Bullfighting’s proponents are more likely to think of it as an art form than a sport. It is represented in dance by the Paso Doble, and seen from afar la corrida is like a dance: a haunting and aesthetically beautiful spectacle. Death, when it is finally dealt, is a merciful prize awarded to the bull by the torero, a victory over suffering. When the kill is clean the death is glorious, but when the torero fails to meet his mark and must try again as the bull stands shuddering with pain and exhaustion and waiting to die, it is not.
Either way, in the end we are relieved to see the bull go.
What would Hemingway make of the ban? He undoubtedly sensed its ascent. ‘Anything capable of arousing passion in its favour will surely raise as much passion against it,’ he wrote, pointing out that from a modern moral point of view, ‘The whole bullfight is indefensible; there is much cruelty, and there is always danger … and there is always death.’
Like Picasso, Hemingway identified with the horses, and expected to be horrified and sickened not by the ritualistic slaughter of the bulls, but by what he’d heard happened to the horses. Back then, they were unprotected and would usually be disembowelled by the bull. By the time Hemingway had completed Death in the Afternoon, this practice had been stamped out by the introduction of quilted padding around the body and belly of the horse. As Hemingway scornfully explains, it ‘avoids those horrible sights which so disgust foreigners and tourists’.
For Hemingway, a man’s man, Spain was a machismo paradise, and that the retaliation could come from within does not seem to have occurred to him. There is a degree of dismal profundity to be found in the writer’s fascination with the torero’s dominion over the death of the bull; Hemingway took his own life in the summer of 1961.
*
After Marin has plunged his sword into Dudalegre’s heart, the banderilleros leap in. Dudalegre tries valiantly to pursue them, but it’s over. The bull falls to the ground, head heavy, eyes glazing over. He teeters and slumps onto his side and a banderillero stabs a dagger into the back of his neck, wiggling it to finish him off. Dudalegre’s legs quiver as the last dregs of life spasm out of him. Deep red blood stains the sand.
The crowd roars onto its feet, pulling white handkerchiefs from its pockets and waving them in the air. They flutter like pristine butterflies; a pretty petition to the President of the Monumental to award el torero the ear of the bull for an exceptional performance.
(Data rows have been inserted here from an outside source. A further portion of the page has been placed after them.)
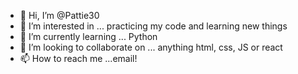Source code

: - 👋 Hi, I’m @Pattie30
- 👀 I’m interested in ... practicing my code and learning new things
- 🌱 I’m currently learning ... Python
- 💞️ I’m looking to collaborate on ... anything html, css, JS or react
- 📫 How to reach me ...email!

<!---
Pattie30/Pattie30 is a ✨ special ✨ repository because its `README.md` (this file) appears on your GitHub profile.
You can click the Preview link to take a look at your changes.
--->
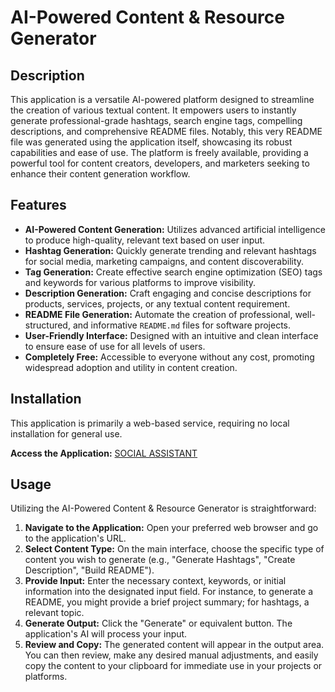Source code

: # AI-Powered Content & Resource Generator

## Description
This application is a versatile AI-powered platform designed to streamline the creation of various textual content. It empowers users to instantly generate professional-grade hashtags, search engine tags, compelling descriptions, and comprehensive README files. Notably, this very README file was generated using the application itself, showcasing its robust capabilities and ease of use. The platform is freely available, providing a powerful tool for content creators, developers, and marketers seeking to enhance their content generation workflow.

## Features
*   **AI-Powered Content Generation:** Utilizes advanced artificial intelligence to produce high-quality, relevant text based on user input.
*   **Hashtag Generation:** Quickly generate trending and relevant hashtags for social media, marketing campaigns, and content discoverability.
*   **Tag Generation:** Create effective search engine optimization (SEO) tags and keywords for various platforms to improve visibility.
*   **Description Generation:** Craft engaging and concise descriptions for products, services, projects, or any textual content requirement.
*   **README File Generation:** Automate the creation of professional, well-structured, and informative `README.md` files for software projects.
*   **User-Friendly Interface:** Designed with an intuitive and clean interface to ensure ease of use for all levels of users.
*   **Completely Free:** Accessible to everyone without any cost, promoting widespread adoption and utility in content creation.

## Installation
This application is primarily a web-based service, requiring no local installation for general use.

**Access the Application:**
[SOCIAL ASSISTANT](https://your-app-url.com](https://useme-free.github.io/socialassistant/))



## Usage
Utilizing the AI-Powered Content & Resource Generator is straightforward:

1.  **Navigate to the Application:** Open your preferred web browser and go to the application's URL.
2.  **Select Content Type:** On the main interface, choose the specific type of content you wish to generate (e.g., "Generate Hashtags", "Create Description", "Build README").
3.  **Provide Input:** Enter the necessary context, keywords, or initial information into the designated input field. For instance, to generate a README, you might provide a brief project summary; for hashtags, a relevant topic.
4.  **Generate Output:** Click the "Generate" or equivalent button. The application's AI will process your input.
5.  **Review and Copy:** The generated content will appear in the output area. You can then review, make any desired manual adjustments, and easily copy the content to your clipboard for immediate use in your projects or platforms.
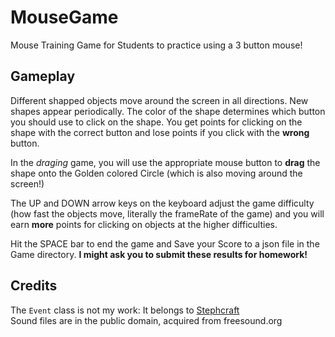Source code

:# MouseGame
Mouse Training Game for Students to practice using a 3 button mouse!

## Gameplay
Different shapped objects move around the screen in all directions.  New shapes appear periodically.  The color of the shape determines which button you should use to click on the shape.  You get points for clicking on the shape with the correct button and lose points if you click with the **wrong** button.  
  
In the *draging* game, you will use the appropriate mouse button to **drag** the shape onto the Golden colored Circle (which is also moving around the screen!)
  
The UP and DOWN arrow keys on the keyboard adjust the game difficulty (how fast the objects move, literally the frameRate of the game) and you will earn **more** points for clicking on objects at the higher difficulties.  
  
Hit the SPACE bar to end the game and Save your Score to a json file in the Game directory. **I might ask you to submit these results for homework!**

## Credits
The `Event` class is not my work:  It belongs to [Stephcraft](https://github.com/Stephcraft/Project-16x16/blob/master/sketch/EventLibrary/EventLibrary.pde)  
Sound files are in the public domain, acquired from freesound.org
It’s as much an appeal for the arrest of bullfighting’s swan song in Catalonia as it is for Marin, who receives the ears and the tail.
As Dudalegre is hogtied and dragged from the arena by horses pulling a dray, Marin circles the ring, holding the ears and tail aloft. The crowd flings flowers and flags in his direction. Marin kneels on the sand and kisses the ground, before sitting with his head in his hands.
People pour down into the ring. Some take photos of themselves in the arena. Others kneel and scoop sand into whatever they have that will hold it: paper cups, plastic bags, cigarette packets. In a final show of nostalgic hero worship, the toreros are hoisted onto the shoulders of the crowd and carried out of the arena.
Tomorrow, the flesh of the sacrificed bulls will command a premium price at the market. But the meat is not very nice, a woman tells us as we shuffle out of the Monumental. No? It’s bitter, she says. Too much adrenalin.